- Task description
Rewrite the stretch of entries from "List the series" through "Which series has the widest spread of values?", changing "peak value" to "highest value" and keeping everything else the same. Leave the pictures out.

- Data listing
◇ ◇ ◇ ◇ ◇ ◇ ◇
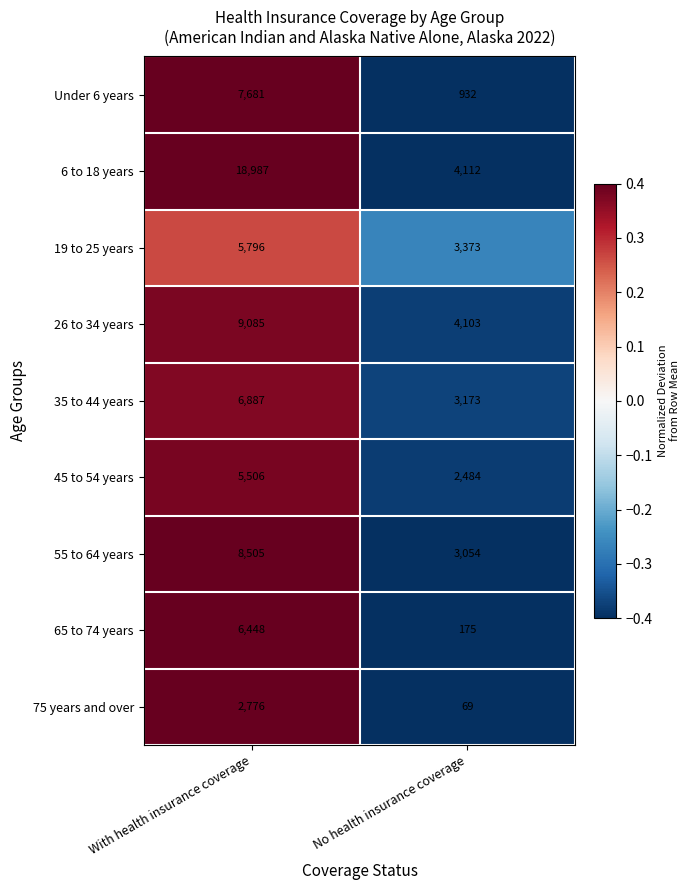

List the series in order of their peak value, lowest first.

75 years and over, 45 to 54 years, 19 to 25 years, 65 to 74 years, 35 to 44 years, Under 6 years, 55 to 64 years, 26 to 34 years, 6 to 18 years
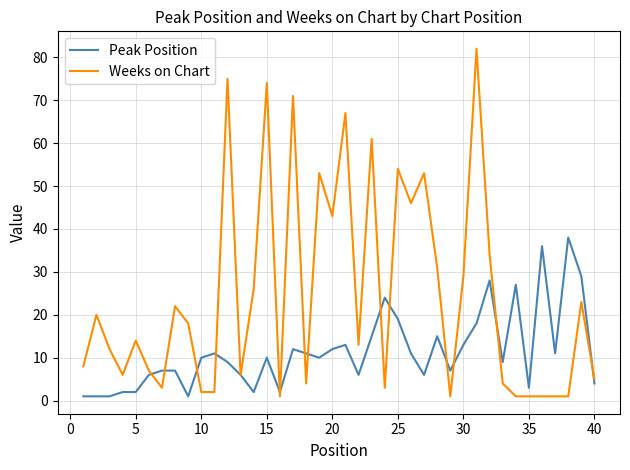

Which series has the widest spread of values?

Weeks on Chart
◇ ◇ ◇ ◇ ◇ ◇ ◇
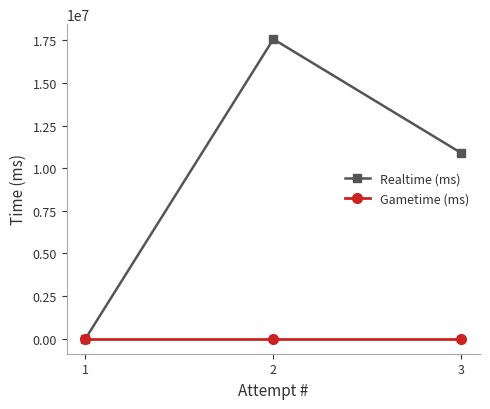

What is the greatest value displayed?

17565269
◇ ◇ ◇ ◇ ◇ ◇ ◇
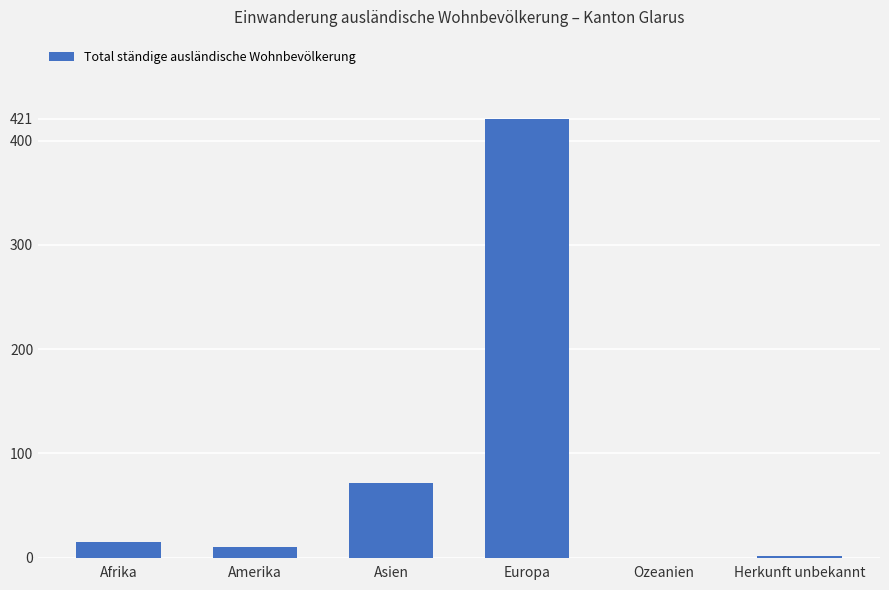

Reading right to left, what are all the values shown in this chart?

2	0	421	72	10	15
◇ ◇ ◇ ◇ ◇ ◇ ◇
- Result of the task
List the series in order of their highest value, lowest first.

75 years and over, 45 to 54 years, 19 to 25 years, 65 to 74 years, 35 to 44 years, Under 6 years, 55 to 64 years, 26 to 34 years, 6 to 18 years

Which series has the widest spread of values?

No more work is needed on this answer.